Required action: Repeat the records verbatim and leave the pictures out of your copy.

BEGIN Data shown

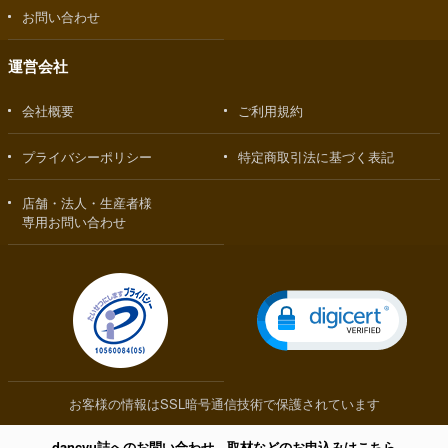
お問い合わせ
運営会社
会社概要
ご利用規約
プライバシーポリシー
特定商取引法に基づく表記
店舗・法人・生産者様
専用お問い合わせ
お客様の情報はSSL暗号通信技術で保護されています
dancyu誌へのお問い合わせ、取材などのお申込みはこちら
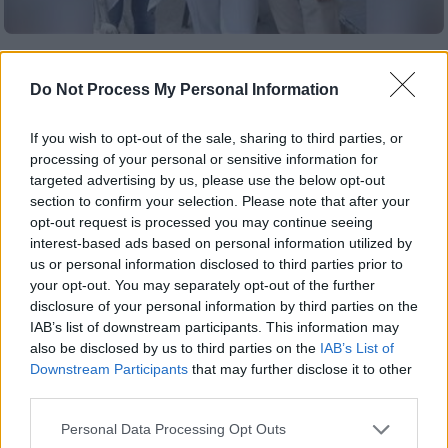
Ελλάδα
|
22.04.2025 22:35
Μυστήριο με τον θάνατο του λιμενικού
Do Not Process My Personal Information
στη Λέσβο: Το απειλιτικό μήνυμα που
είχε δεχτεί - Οι γονείς του μιλούν για
If you wish to opt-out of the sale, sharing to third parties, or
processing of your personal or sensitive information for
δολοφονία
targeted advertising by us, please use the below opt-out
«Δεν φορούσε παπούτσια, είχε αίματα σε
section to confirm your selection. Please note that after your
χέρια και λαιμό», ανέφερε ο άνθρωπος που
opt-out request is processed you may continue seeing
interest-based ads based on personal information utilized by
τον εντόπισε
us or personal information disclosed to third parties prior to
your opt-out. You may separately opt-out of the further
disclosure of your personal information by third parties on the
IAB’s list of downstream participants. This information may
also be disclosed by us to third parties on the
IAB’s List of
Downstream Participants
that may further disclose it to other
third parties.
Please note that this website/app uses one or more Google
Personal Data Processing Opt Outs
services and may gather and store information including but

END Data shown

Result below:
お問い合わせ
運営会社
会社概要
ご利用規約
プライバシーポリシー
特定商取引法に基づく表記
店舗・法人・生産者様
専用お問い合わせ
お客様の情報はSSL暗号通信技術で保護されています
dancyu誌へのお問い合わせ、取材などのお申込みはこちら
Ελλάδα
|
22.04.2025 22:35
Μυστήριο με τον θάνατο του λιμενικού
Do Not Process My Personal Information
στη Λέσβο: Το απειλιτικό μήνυμα που
είχε δεχτεί - Οι γονείς του μιλούν για
If you wish to opt-out of the sale, sharing to third parties, or
processing of your personal or sensitive information for
δολοφονία
targeted advertising by us, please use the below opt-out
«Δεν φορούσε παπούτσια, είχε αίματα σε
section to confirm your selection. Please note that after your
χέρια και λαιμό», ανέφερε ο άνθρωπος που
opt-out request is processed you may continue seeing
interest-based ads based on personal information utilized by
τον εντόπισε
us or personal information disclosed to third parties prior to
your opt-out. You may separately opt-out of the further
disclosure of your personal information by third parties on the
IAB’s list of downstream participants. This information may
also be disclosed by us to third parties on the
IAB’s List of
Downstream Participants
that may further disclose it to other
third parties.
Please note that this website/app uses one or more Google
Personal Data Processing Opt Outs
services and may gather and store information including but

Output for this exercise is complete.